Activity:
Please copy each line of the listing below in which the word "растений" appears.

Data for the task:

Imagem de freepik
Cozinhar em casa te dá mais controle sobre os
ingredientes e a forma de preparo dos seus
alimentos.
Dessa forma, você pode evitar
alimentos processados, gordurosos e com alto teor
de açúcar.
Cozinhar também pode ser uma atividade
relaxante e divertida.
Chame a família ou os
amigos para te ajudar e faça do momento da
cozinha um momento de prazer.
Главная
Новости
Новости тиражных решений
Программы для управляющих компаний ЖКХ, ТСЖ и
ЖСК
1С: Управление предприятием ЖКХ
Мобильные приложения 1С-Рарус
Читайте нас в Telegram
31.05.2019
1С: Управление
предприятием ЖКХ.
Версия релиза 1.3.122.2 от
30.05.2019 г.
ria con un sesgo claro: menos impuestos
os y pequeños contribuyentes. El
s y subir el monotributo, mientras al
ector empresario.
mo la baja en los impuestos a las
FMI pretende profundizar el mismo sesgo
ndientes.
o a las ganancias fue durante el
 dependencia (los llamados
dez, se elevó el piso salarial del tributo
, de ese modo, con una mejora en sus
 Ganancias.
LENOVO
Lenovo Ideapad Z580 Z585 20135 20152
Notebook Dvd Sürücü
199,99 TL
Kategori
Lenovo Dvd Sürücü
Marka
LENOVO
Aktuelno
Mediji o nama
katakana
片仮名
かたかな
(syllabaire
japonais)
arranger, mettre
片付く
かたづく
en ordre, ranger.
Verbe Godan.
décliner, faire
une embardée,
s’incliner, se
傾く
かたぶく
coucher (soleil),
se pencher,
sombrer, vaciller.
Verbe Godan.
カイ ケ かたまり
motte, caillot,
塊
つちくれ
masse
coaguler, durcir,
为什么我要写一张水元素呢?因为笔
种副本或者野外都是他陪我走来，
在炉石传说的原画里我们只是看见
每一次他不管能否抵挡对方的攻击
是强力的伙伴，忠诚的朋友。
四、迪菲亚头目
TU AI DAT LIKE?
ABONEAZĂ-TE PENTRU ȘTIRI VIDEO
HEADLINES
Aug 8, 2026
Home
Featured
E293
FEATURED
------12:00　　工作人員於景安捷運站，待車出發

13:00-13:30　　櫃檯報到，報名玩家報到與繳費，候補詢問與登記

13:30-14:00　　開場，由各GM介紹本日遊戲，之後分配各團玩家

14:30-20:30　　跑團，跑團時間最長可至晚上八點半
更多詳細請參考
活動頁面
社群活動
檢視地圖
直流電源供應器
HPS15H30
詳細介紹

...

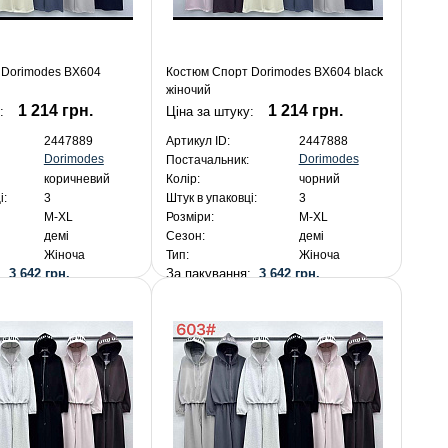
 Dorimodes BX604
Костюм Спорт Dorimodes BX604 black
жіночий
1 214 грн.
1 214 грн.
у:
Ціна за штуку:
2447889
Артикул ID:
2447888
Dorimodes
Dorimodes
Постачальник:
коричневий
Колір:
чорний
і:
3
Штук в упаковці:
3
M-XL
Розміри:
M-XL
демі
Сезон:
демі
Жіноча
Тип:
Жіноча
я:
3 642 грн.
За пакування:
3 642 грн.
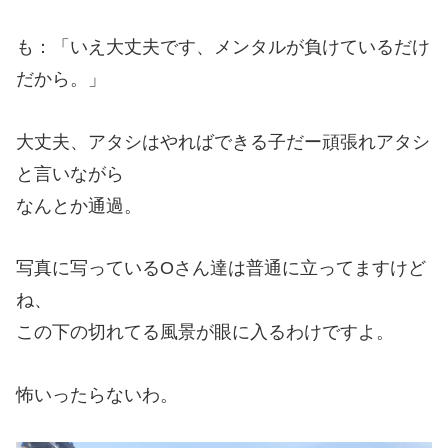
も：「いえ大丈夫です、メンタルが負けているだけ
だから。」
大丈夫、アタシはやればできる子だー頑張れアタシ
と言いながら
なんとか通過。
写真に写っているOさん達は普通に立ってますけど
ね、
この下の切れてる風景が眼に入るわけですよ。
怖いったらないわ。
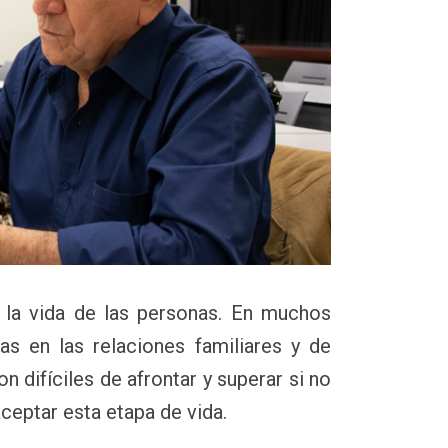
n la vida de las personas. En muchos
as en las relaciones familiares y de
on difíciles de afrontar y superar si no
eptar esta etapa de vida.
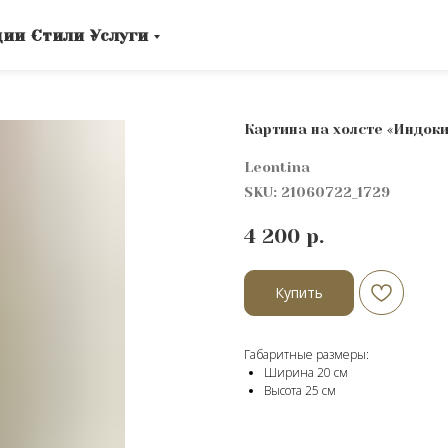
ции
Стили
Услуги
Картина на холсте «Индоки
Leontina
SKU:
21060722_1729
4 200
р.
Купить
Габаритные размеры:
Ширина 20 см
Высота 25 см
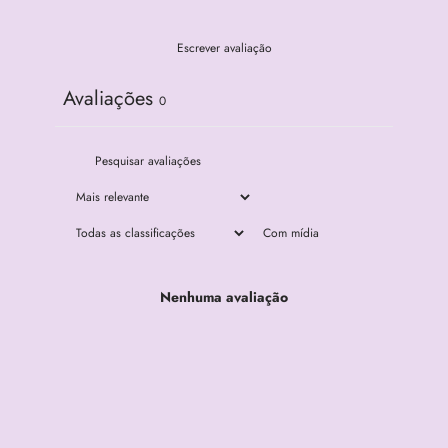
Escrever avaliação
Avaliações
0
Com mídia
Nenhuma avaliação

* * *

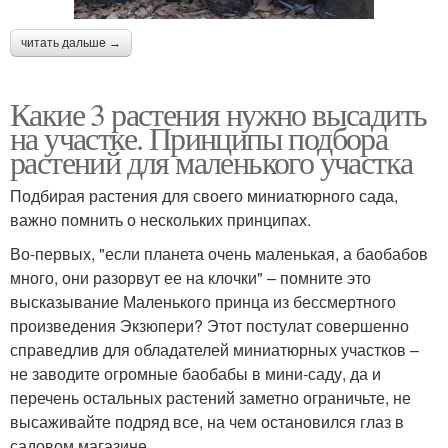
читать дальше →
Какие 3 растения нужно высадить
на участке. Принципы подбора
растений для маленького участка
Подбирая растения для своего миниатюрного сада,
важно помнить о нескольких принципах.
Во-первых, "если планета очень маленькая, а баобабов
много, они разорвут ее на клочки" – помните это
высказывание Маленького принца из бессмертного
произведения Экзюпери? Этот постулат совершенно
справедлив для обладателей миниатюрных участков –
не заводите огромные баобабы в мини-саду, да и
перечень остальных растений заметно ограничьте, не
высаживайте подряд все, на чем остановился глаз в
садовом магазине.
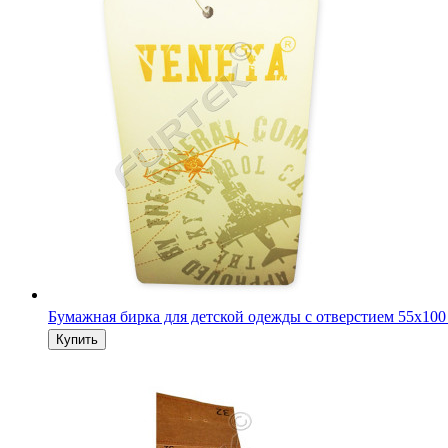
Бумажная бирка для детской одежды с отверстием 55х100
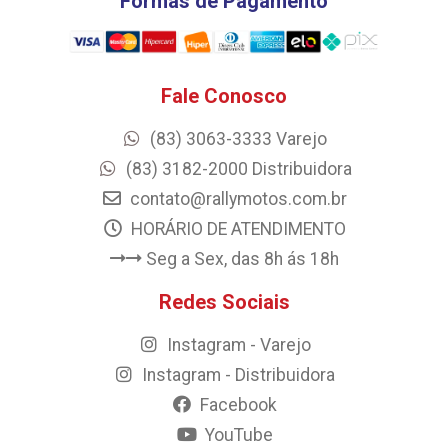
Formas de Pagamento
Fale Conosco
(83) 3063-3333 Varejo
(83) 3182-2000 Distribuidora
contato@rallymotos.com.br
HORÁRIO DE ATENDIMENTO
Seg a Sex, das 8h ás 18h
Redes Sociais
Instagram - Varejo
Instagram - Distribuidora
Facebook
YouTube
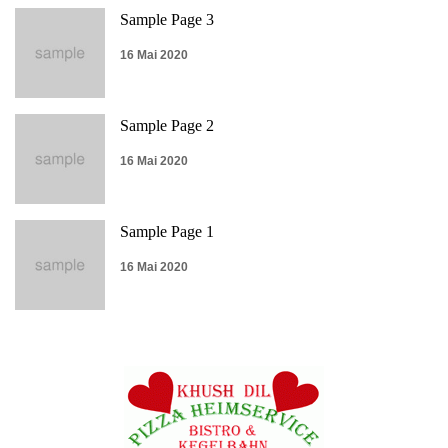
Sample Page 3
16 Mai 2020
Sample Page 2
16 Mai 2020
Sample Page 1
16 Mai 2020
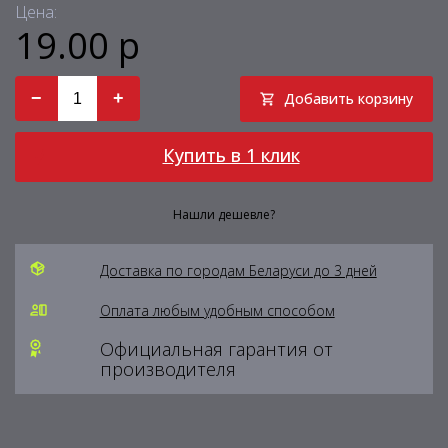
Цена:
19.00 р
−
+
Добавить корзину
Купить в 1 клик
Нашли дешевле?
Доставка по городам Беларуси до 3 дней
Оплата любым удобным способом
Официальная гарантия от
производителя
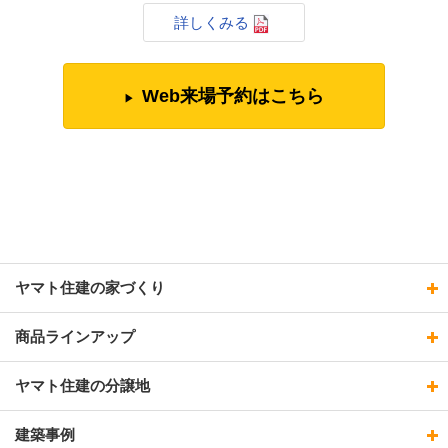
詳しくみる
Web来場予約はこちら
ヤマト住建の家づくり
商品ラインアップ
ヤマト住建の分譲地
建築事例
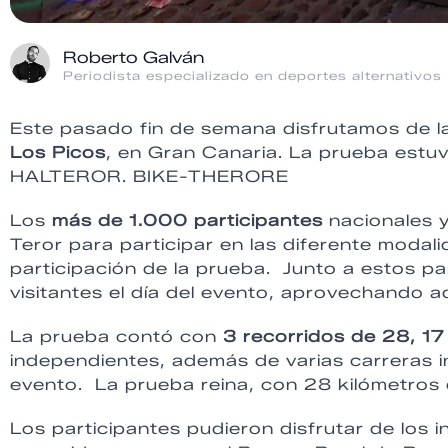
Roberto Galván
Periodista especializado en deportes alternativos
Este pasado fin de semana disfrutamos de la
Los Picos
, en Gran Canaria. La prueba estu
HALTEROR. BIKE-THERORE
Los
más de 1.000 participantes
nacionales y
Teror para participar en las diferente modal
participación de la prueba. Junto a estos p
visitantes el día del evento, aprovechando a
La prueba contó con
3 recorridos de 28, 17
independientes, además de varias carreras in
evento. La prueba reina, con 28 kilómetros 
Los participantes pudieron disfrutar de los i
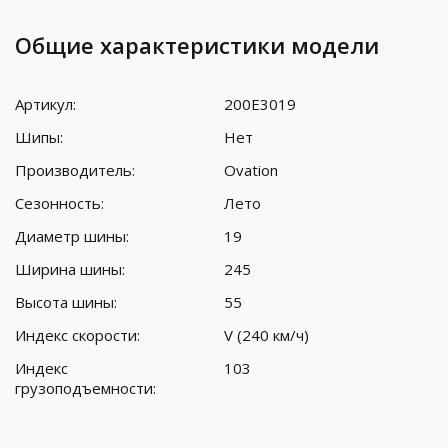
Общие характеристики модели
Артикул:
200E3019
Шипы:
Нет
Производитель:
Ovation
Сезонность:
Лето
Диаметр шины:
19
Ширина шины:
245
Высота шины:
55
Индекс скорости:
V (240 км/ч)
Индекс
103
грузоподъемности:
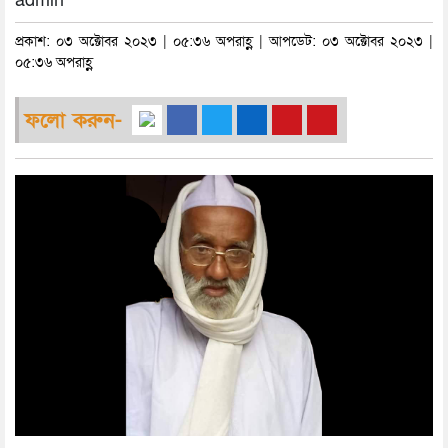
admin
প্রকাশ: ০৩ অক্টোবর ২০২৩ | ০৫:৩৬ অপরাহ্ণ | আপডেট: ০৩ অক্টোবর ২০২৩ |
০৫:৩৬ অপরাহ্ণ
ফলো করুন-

Solution to the exercise:
растений для маленького участка
перечень остальных растений заметно ограничьте, не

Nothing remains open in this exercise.